STATE: <5-line summary: current scores, what's been tried, avg tokens/turns/cost>

HYPOTHESIS: "<falsifiable claim about what will improve scores>"
CANDIDATE: name=<snake_case>, changes="<specific changes>", prediction="<expected pass rate improvement AND expected token/turn impact>"

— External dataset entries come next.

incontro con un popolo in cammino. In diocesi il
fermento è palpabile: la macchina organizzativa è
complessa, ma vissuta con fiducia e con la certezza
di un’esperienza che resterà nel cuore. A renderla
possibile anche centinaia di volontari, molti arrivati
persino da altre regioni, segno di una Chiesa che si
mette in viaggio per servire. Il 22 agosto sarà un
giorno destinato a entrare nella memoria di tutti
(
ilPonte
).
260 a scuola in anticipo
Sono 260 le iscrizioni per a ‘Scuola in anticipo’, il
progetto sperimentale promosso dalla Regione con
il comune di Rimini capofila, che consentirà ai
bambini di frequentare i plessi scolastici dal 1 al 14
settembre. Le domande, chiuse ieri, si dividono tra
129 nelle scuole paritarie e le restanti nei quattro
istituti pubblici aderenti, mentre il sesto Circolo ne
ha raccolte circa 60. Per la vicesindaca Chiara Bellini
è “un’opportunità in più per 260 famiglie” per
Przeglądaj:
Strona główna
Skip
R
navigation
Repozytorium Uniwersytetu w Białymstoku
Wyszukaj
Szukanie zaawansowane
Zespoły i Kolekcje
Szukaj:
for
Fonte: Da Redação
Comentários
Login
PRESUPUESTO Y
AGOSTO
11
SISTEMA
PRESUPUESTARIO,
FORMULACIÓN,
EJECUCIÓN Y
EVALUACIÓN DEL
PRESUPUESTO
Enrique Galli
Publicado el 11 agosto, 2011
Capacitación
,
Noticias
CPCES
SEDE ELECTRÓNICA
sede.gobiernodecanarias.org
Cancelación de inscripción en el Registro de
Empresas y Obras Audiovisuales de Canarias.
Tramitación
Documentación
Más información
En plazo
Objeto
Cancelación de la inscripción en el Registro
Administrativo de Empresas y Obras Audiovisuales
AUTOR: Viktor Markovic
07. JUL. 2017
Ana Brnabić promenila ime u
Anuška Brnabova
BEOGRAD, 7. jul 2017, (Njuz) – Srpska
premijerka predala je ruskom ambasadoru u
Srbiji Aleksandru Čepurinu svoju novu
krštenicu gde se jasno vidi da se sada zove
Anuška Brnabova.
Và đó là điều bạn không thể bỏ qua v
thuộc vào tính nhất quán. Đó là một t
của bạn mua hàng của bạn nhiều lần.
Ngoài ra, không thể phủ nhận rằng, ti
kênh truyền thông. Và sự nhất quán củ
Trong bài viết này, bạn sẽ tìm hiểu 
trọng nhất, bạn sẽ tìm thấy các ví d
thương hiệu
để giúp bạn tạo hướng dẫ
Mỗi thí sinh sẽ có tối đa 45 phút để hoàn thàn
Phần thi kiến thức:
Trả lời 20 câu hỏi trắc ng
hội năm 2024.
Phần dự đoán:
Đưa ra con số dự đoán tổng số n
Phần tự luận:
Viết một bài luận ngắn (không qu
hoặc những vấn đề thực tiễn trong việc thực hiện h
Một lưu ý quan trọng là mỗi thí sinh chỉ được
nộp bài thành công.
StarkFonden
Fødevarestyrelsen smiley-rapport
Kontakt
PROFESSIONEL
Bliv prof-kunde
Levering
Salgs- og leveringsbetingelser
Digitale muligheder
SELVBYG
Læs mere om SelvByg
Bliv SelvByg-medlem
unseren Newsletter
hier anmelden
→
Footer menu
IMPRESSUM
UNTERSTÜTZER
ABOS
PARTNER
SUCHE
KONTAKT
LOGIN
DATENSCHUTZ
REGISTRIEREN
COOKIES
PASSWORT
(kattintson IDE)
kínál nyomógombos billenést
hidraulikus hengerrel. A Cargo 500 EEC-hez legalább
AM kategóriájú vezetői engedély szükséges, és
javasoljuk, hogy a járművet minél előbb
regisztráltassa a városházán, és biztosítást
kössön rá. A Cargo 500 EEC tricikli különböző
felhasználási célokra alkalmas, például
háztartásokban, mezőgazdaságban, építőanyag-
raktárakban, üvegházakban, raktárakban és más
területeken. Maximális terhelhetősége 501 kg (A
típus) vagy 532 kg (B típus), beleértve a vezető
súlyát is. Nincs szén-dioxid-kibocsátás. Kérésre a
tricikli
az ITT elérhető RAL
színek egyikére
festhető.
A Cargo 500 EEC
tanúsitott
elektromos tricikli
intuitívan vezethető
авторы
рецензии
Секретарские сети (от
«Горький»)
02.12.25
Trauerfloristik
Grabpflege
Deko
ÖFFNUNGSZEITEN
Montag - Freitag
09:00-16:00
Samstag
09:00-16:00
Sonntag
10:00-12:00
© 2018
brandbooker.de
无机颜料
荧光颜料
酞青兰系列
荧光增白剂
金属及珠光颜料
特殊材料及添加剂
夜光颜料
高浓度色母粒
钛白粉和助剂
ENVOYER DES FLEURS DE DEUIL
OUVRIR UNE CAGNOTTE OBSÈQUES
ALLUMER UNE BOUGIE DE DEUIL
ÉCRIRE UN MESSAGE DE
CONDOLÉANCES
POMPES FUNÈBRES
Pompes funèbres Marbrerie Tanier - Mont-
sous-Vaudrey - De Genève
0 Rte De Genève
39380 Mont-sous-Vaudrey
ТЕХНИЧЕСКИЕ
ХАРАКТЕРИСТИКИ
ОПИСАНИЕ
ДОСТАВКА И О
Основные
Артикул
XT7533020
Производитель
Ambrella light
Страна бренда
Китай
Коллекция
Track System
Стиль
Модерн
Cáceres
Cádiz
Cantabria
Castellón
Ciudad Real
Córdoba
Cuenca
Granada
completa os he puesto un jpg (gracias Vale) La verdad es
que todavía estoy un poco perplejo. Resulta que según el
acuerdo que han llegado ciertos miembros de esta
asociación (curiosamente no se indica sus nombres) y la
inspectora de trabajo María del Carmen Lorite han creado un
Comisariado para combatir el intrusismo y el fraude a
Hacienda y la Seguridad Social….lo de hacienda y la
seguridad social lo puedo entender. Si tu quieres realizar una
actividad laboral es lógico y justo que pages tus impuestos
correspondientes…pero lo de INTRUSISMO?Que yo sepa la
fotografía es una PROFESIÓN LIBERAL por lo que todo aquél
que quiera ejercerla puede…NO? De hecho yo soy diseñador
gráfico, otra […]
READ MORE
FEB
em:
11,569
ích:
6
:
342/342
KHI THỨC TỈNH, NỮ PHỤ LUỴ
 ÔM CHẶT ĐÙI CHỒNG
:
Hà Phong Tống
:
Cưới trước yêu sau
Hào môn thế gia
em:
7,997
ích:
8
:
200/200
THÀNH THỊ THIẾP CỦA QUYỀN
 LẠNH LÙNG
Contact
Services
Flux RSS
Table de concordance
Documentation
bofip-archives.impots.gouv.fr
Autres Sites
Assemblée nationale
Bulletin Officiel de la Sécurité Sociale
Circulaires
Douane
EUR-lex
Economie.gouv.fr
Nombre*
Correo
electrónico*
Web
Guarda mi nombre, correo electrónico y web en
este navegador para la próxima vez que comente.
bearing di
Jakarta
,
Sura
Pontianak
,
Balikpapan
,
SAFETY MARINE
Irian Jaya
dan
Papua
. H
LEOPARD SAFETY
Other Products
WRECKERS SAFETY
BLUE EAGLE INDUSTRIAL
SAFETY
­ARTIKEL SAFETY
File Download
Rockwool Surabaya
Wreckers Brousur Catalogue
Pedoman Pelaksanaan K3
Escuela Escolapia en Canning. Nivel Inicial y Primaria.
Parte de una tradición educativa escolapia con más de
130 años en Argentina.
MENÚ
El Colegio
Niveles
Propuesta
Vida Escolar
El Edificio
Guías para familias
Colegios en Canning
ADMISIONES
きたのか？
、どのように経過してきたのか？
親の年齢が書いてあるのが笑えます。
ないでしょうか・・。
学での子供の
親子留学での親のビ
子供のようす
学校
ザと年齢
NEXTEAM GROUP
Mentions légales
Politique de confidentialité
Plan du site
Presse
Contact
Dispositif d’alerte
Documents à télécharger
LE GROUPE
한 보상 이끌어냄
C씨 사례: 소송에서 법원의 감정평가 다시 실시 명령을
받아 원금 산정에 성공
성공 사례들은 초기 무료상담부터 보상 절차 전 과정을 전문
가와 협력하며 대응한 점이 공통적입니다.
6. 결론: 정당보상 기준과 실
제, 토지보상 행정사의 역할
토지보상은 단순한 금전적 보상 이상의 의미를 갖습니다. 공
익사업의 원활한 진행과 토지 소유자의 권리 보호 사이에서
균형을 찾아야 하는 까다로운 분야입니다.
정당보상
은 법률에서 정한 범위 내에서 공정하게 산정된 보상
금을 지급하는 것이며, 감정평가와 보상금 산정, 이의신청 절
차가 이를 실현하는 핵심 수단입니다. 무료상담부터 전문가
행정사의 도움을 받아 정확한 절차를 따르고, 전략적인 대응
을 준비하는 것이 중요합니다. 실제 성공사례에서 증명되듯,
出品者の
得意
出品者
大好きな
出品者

Step 2: Implement (1 subagent)

Launch 1 Agent subagent (subagent_type: "general-purpose"). The prompt must include the candidate name, class name, specific changes from Step 1, and the working directory.

The subagent should:

  1. Copy over one of the agents in
    agents/
    as a starting point:
    agents/<snake_case_name>.py
    . Your final agent should be a subclass of
    harbor.agents.terminus_2.terminus_2.Terminus2
    .
  2. Make targeted changes according to the agent instructions.
  3. Smoke test: validate import (
    uv run python -c "from agents.<name> import *; print('OK')"
    )
  4. Return: file path, validation status

Step 3: Write pending_eval.json

Write

pending_eval.json
to the path specified in the task prompt:

{
  "iteration": <N>,
  "candidates": [
    {
      "name": "<name>",
      "import_path": "agents.<name>:AgentHarness",
      "hypothesis": "<falsifiable claim>",
      "changes": "<what was changed>",
      "expected_efficiency": "<expected token/turn impact>"
    }
  ]
}

Output:

CANDIDATES: <name1>

IMPORTANT NOTES

  • Always name the class
    AgentHarness
    in candidate files. The import path is always
    agents.<name>:AgentHarness
    .
  • ALL methods in
    AgentHarness
    are async.
    Use
    await
    when calling super() methods.
  • AgentHarness
    calls
    litellm.acompletion
    directly -- it does NOT use harbor's
    Chat
    class for LLM calls. The
    Chat
    object is passed in but only used for message history / token counting.
  • The
    TOOLS
    constant defines the native tool schema. You can extend it with new tools by overriding
    _call_llm_with_tools
    to pass
    tools=TOOLS + [new_tool]
    and
    _parse_tool_calls
    to handle the new tool.
  • The prompt template uses
    {instruction}
    and
    {terminal_state}
    placeholders (standard Python
    .format()
    ).
  • _limit_output_length
    truncates at 30KB (KIRA's limit, vs 10KB in Terminus2).